Os versos de Bandeira vieram-me à lembrança a propósito do feriado do próximo sábado, 2 de novembro, inadequadamente conhecido como “dia dos Finados”. Finados seriam aqueles que já finaram, findaram, encerraram sua existência, o que não é o caso. Segundo creem mais de 90 por cento das pessoas, a vida não termina no momento em que o espírito se separa do corpo visível. A matéria volta ao pó, o espírito continua infinitamente vivo. Mais correto seria então renomear a data como “dia dos Renascidos”.
O problema é que a gente sabe disso, porém não leva suficientemente a sério. Em geral concentramos a atenção na etapa provisória da vida, buscando meios para garantir boa saúde física e boa formação profissional, todavia raramente pensamos na importância da preparação para a eternidade.
Se a gente raciocinasse mais sensatamente, concluiria que os cuidados com a higiene espiritual deveriam começar bem cedo. Família, escola e igrejas poderiam realizar um ótimo trabalho se conseguissem unir esforços visando à formação de pessoas melhores, as quais, por serem melhores, ao final da presente jornada teriam maiores chances de iniciar de imediato, serenamente, a etapa definitiva da existência.
Imagine que alívio e que alegria, naquele inefável instante do renascimento, poder dizer ao Pai: “O meu dia foi bom, pode a noite descer. / Encontrará lavrado o campo, / a casa limpa, / a mesa posta, / com cada coisa em seu lugar”.
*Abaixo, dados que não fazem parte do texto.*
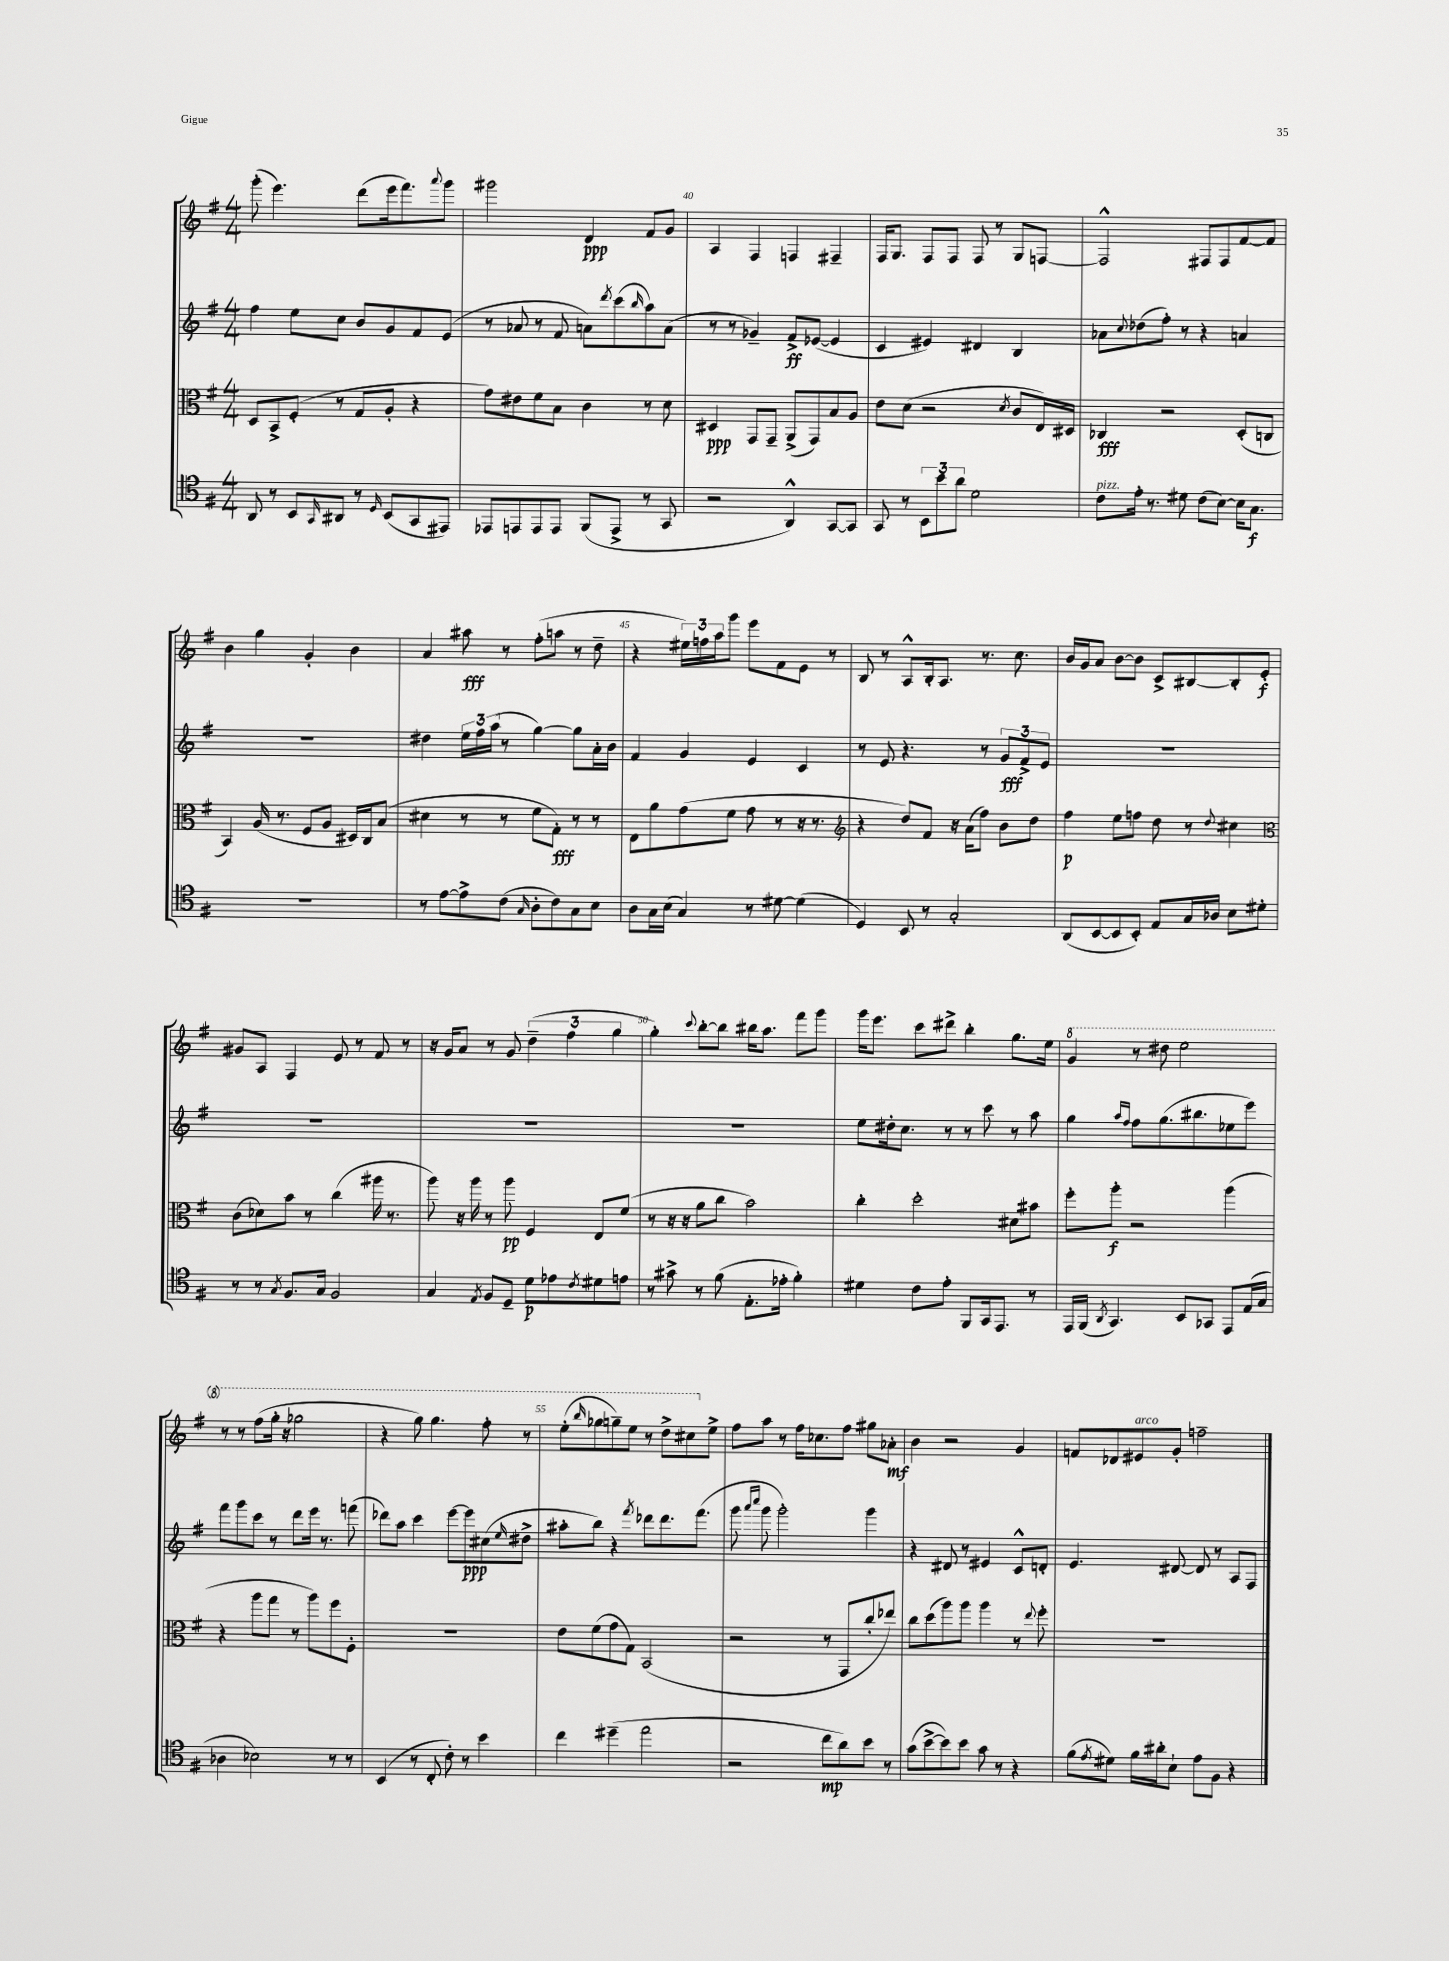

**kern	**kern	**kern	**kern
*staff4	*staff3	*staff2	*staff1
*clefC4	*clefC3	*clefG2	*clefG2
*k[f#]	*k[f#]	*k[f#]	*k[f#]
*M4/4	*M4/4	*M4/4	*M4/4
8AA	8D	4ff#	(8ggg'
8r	8BB^	.	4.eee)
8BB	(8F#'	8ee	.
16qqGG	.	.	.
8AA#	8r	8cc	.
8r	8G	8b	(8ddd
16qqD	.	.	.
(8BB	8A'	8g	16eee
.	.	.	8.fff#)
8GG	4r	8f#	.
.	.	.	8qqaaa
8EE#)	.	(8e	8ggg
=	=	=	=
8EE-	8g)	8r	2ggg#
8EE	8e#	8a-	.
8EE	8f#	8r	.
8EE	8B	8f#	.
(8FF#	4c	8a)	4d
.	.	8qddd	.
8EE^	.	(8ccc	.
.	.	16qqbb	.
8r	8r	8aa)	8f#
8GG	8d	(8a	8g
=	=	=	=
2r	4D#	8r	4A
.	.	8r	.
.	8GG	4g-~)	4F#
.	8GG~	.	.
4AA^^)	(8AA^	8f#^	4F
.	8GG)	([8e-	.
[8GG	8B	4e-]	4F#~
8GG]	8A	.	.
=	=	=	=
8GG	8e	4c	16F#
.	.	.	8.G
8r	(8d	.	.
12BB	2r	4e#)	8F#
12b	.	.	.
.	.	.	8F#
12a	.	.	.
2d	.	4d#	8F#
.	.	.	8r
.	8qd	.	.
.	8c	4B	8G
.	16E)	.	[8F
.	16D#	.	.
=	=	=	=
8c	4C-	8a-	2F^^]
.	.	8qqcc	.
16e'	.	(8dd-	.
8.r	.	.	.
.	2r	8ff#')	.
8d#	.	8r	.
(8c	.	4r	8F#
[8B)	.	.	8F#
16B]	(8D'	4a	[8f#
8.G	.	.	.
.	8C	.	8f#]
=	=	=	=
1r	4BB)	1r	4b
.	(16A	.	4gg
.	8.r	.	.
.	8F#	.	4g'
.	8A	.	.
.	16D#)	.	4b
.	16C	.	.
.	(8B	.	.
=	=	=	=
8r	4d#	4dd#	4a
[8e	.	.	.
8e^]	8r	24ee	8aa#
.	.	24ff#	.
.	.	(24aa	.
(8c	8r	8r	8r
16qqG	.	.	.
8A'	8f#	[4gg)	(8ff#'
8c)	8G')	.	8aa
8G	8r	8gg]	8r
8B	8r	16a'	8dd~
.	.	16b	.
=	=	=	=
8A	8E	4f#	4r
16G	8a	.	.
(16B	.	.	.
4G)	(8g	4g	24ee#)
.	.	.	24ff
.	.	.	24aa
.	8f#	.	8ggg
8r	8g	4e	8eee
[8d#	8r	.	8f#
(4d#]	16r	4c	8e
.	8.r	.	.
.	.	.	8r
=	=	=	=
*	*clefG2	*	*
4D)	4r	8r	8B
.	.	8e	8r
8BB	8dd)	4.r	8A^^
8r	8f#	.	16B'
.	.	.	8.A
2G'	16r	.	.
.	(16a	.	.
.	8ff#)	8r	8.r
.	8b	12g	.
.	.	.	8.cc
.	.	12f#^	.
.	8dd	.	.
.	.	12e	.
=	=	=	=
(8AA	4ff#	1r	16b
.	.	.	16g
[8BB	.	.	8a
8BB]	8ee	.	[8b
8BB')	8ff	.	8b]
8E	8dd	.	8c^
16G	8r	.	[8B#
16A-	.	.	.
.	8qqdd	.	.
8B	4cc#	.	8B#']
8d#'	.	.	8e'
=	=	=	=
*	*clefC3	*	*
8r	(8c	1r	8g#
8r	8d-)	.	8A
8qG	.	.	.
8.F#	8b	.	4F#
.	8r	.	.
16G	.	.	.
2F#	(4cc	.	8e
.	.	.	8r
.	16aa#	.	8f#
.	8.r	.	.
.	.	.	8r
=	=	=	=
4G	8aa)	1r	16r
.	.	.	16g
.	16r	.	8a
.	16aa	.	.
8qE	.	.	.
8F#	8r	.	8r
8D~	8aa	.	8g
8d	4F#	.	(6dd~
8e-	.	.	.
.	.	.	6ff#
8qc	.	.	.
8d#	8E	.	.
.	.	.	6gg
8e	(8f#	.	.
=	=	=	=
8r	8r	1r	4gg')
8g#^	16r	.	.
.	16r	.	.
.	.	.	8qqccc
8r	8a	.	[8bb'
(8f#	8cc	.	8bb]
8.E'	2b)	.	16bb#
.	.	.	8.aa
16e-'	.	.	.
4f#')	.	.	8fff#
.	.	.	8ggg
=	=	=	=
4d#	4cc'	8ee	16ggg
.	.	.	8.eee
.	.	16dd#'	.
.	.	8.cc	.
8c	2dd'	.	8ccc
8e'	.	8r	8ddd#^
8FF#	.	8r	4bb'
16GG	.	8ccc	.
8.EE	.	.	.
.	8d#	8r	8.gg
8r	8b#	8aa	.
.	.	.	16ee
=	=	=	=
16EE	8ff#'	4gg	4gg
(16FF#	.	.	.
8qAA	.	.	.
4.GG)	8aa'	.	.
.	.	16qqaa	.
.	.	16qqff#	.
.	2r	8ff#	8r
.	.	(8.gg	8ddd#
8BB	.	.	2eee
.	.	8.bb#	.
8GG-	.	.	.
8EE	(4aa	8ee-	.
(16E	.	8eee)	.
16G	.	.	.
=	=	=	=
4A-	4r	8fff#	8r
.	.	8ggg	8r
2B-)	8aa	8ccc	(8fff#
.	8gg	8r	16ggg'
.	.	.	16r
.	8r	8ddd	2ggg-
.	8aa)	16eee	.
.	.	8.r	.
8r	8ff#	.	.
8r	8F#'	(8fff	.
=	=	=	=
(4BB	1r	8ddd-)	4r
.	.	8aa	.
8r	.	4ccc	8ggg)
8C'	.	.	4.ggg
8c')	.	[8eee	.
8r	.	8eee]	.
4b	.	(8cc#	8fff#'
.	.	16qqee	.
.	.	8dd#^	8r
=	=	=	=
4cc	8e	8aa#'	(8eee'
.	.	.	16qqbbb
.	(8f#	8bb)	8ggg-
(4dd#~	8g	4r	8ggg~)
.	8G)	.	8eee
.	.	8qfff#	.
2ee	(2BB	8ddd-	8r
.	.	8.ddd-	8ddd^
.	.	.	8ccc#
.	.	(8.fff#	.
.	.	.	8ee^
=	=	=	=
2r	2r	8ggg	8ff#
.	.	16qqaaa	.
.	.	16qqcccc	.
.	.	8ggg	8aa
.	.	2ggg')	8r
.	.	.	16ff#
.	.	.	8.cc-
8cc	8r	.	.
8a)	8GG	.	8ff#
8b	8cc'	4ggg	8gg#
8r	8ee-)	.	8a-'
=	=	=	=
(8g	8cc	4r	4b
[8b^	(8dd	.	.
8b])	8aa)	8d#	2r
8b	8aa	8r	.
8g	4aa	4e#	.
8r	.	.	.
4r	8r	8c^^	4g
.	8qqee	.	.
.	8ff#'	8d'	.
=	=	=	=
(8f#	1r	4.e	8f
8qe	.	.	.
8d#)	.	.	8d-
16f#	.	.	8e#
16a#'	.	.	.
8B`	.	[8d#	8g'
8e	.	8d#]	2ff~
8F#	.	8r	.
4r	.	8A	.
.	.	8F#	.
==	==	==	==
*-	*-	*-	*-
Terminar a peregrinação terrena com a certeza de jamais ter feito nada de mal e de haver usado os seus talentos somente para o bem. Renascer com a alma em paz, a consciência sem nenhum remorso, o coração limpinho. Que maravilha chegar ao céu levinho-levinho e já na porta ouvir dos anjos: – Bem-vindo, irmão, a casa é sua!